[Edito] Bilie-By-Nze : l’enquête la plus fastidieuse du Gabon
Arrêter fut rapide. Juger devient interminable. Entre les deux, la détention préventive d’Alain-Claude Bilie-By-Nze s’étire, et avec elle un soupçon que rien ne dissipe : et si la lenteur était devenue la vraie sentence ? Ce dossier ne dit plus seulement quelque chose d’un homme. Il dit quelque chose d’une justice qui sait saisir, mais redoute de trancher.

Arrêté en un soir, suspendu au temps judiciaire depuis des mois : Alain-Claude Bilie-By-Nze dans l’ombre d’une procédure qui s’éternise. © Facebook / Jeff Clio Moulengui
Une arrestation se décide en quelques heures.
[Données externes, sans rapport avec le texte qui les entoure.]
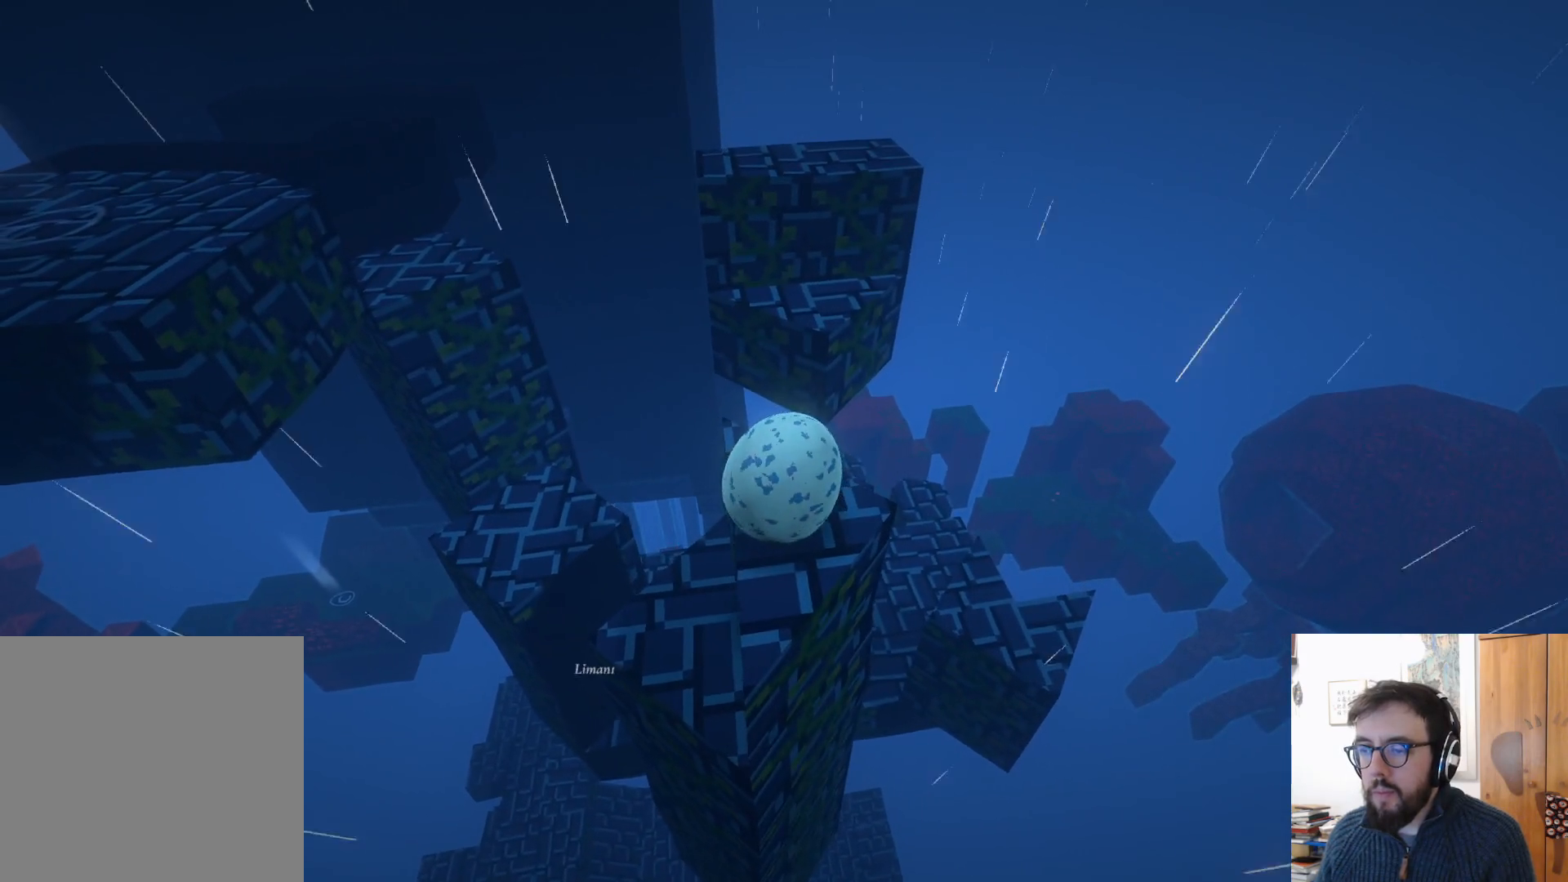
{"buttons": [], "left_stick": "down-left", "right_stick": "down", "events": [[117, "left_stick", "down-right"], [217, "left_stick", "center"], [417, "left_stick", "down-left"], [500, "right_stick", "down"]]}
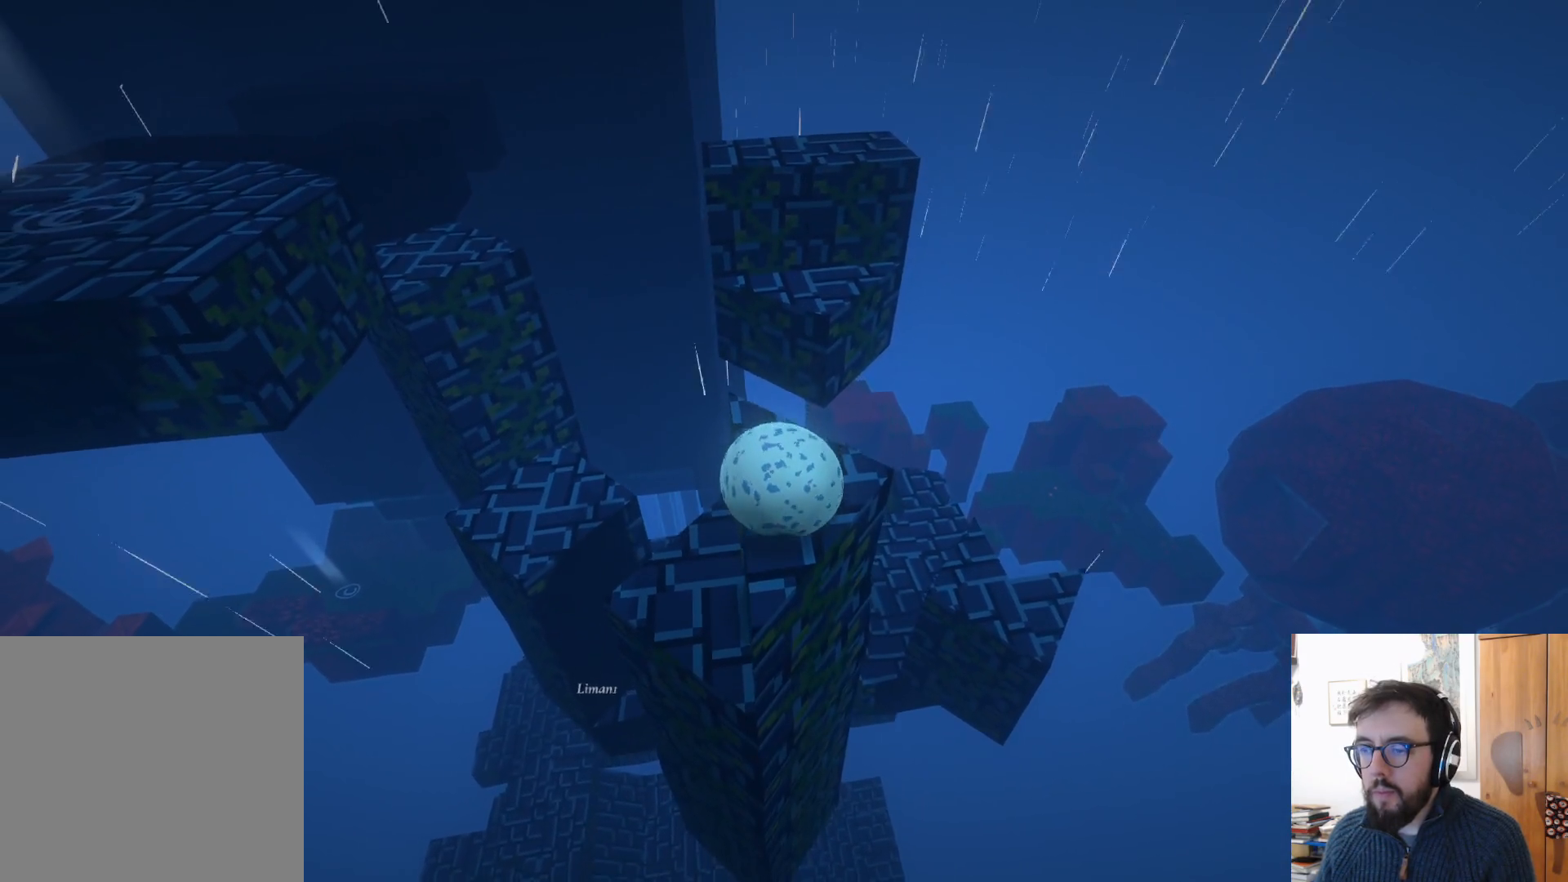
{"buttons": [], "left_stick": "up", "right_stick": "center", "events": [[133, "left_stick", "center"], [267, "right_stick", "center"], [383, "left_stick", "up"]]}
Une détention qui s’éternise, elle, finit par retourner ses questions contre ceux qui l’ont ordonnée. Celle de Bilie-By-Nze a depuis longtemps épuisé le vocabulaire de la routine. Ce que le Procureur de la République près le Tribunal de première instance de Libreville avait annoncé comme une enquête classique, encadrée, presque banale, s’enlise dans une durée qui dément, jour après jour, la promesse de rapidité du premier jour.
Au commencement, le parquet avait le ton des procédures maîtrisées : investigations en cours, présomption d’innocence, rien d’autre que du très ordinaire. Mais l’ordinaire ne dure pas des mois. Plus le calendrier s’allonge, plus l’affaire glisse. Elle cesse d’être un dossier. Elle devient un symptôme.
Une lenteur qui parle
Car la lenteur judiciaire n’est jamais muette. Dans les affaires anonymes, on la prend pour de la prudence. Dans celles qui visent une figure connue, elle se met à parler. On la scrute, on la décode, on lui prête une intention. Une détention qui se prolonge sans verdict ne reste pas longtemps une donnée de procédure : elle devient un message que nul n’a écrit, mais que tout le monde croit lire.
Tout le malaise est là, dans cet écart. On avait promis l’efficacité. On livre une justice qui avance à pas comptés, comme si les pièces déjà connues ne suffisaient jamais à décider. Assez grave pour justifier une cellule, pas assez claire pour rendre une décision : voilà la fissure. Et c’est par cette fissure que fuit la confiance.
L’épreuve de crédibilité
On plaidera la complexité, les vérifications, les témoignages à confronter. Soit, tant que les faits restent dans l’ombre. Mais quand les protagonistes sont connus, les témoins disponibles et les faits largement publics, l’argument s’effrite. Une enquête qui devrait se boucler sans peine se change alors en test. Plus celui d’un homme : celui de l’institution elle-même.
Qu’on ne s’y trompe pas : lenteur n’est pas profondeur. Une justice sérieuse prend le temps qu’il faut, nul ne le conteste. Mais lorsqu’un dossier reste suspendu sans qu’on sache ce qui le retient, le temps cesse d’être une garantie pour devenir un aveu. Aveu d’hésitation. Aveu de fragilité. Aveu d’une institution qui sait mieux ouvrir un dossier que le refermer.
Une peine avant la peine
Reste la contradiction. Le parquet avait annoncé une procédure, non un châtiment. Mais la détention qui dure efface la frontière. Entre la parole officielle et le temps judiciaire, le fossé se creuse, au point qu’on ne sait plus si l’on attend une enquête ou si l’on assiste à une sanction. C’est là, dans cet entre-deux, que la justice perd à bas bruit son bien le plus précieux : sa crédibilité.
L’affaire Bilie-By-Nze est peut-être moins l’histoire d’une culpabilité que celle d’une institution qui hésite trop longtemps à trancher. Enquêter ne suffit pas. Il faut expliquer, décider, conclure. Sinon, la procédure finit par ressembler à ce qu’elle prétend prévenir : une peine. Une peine avant la peine.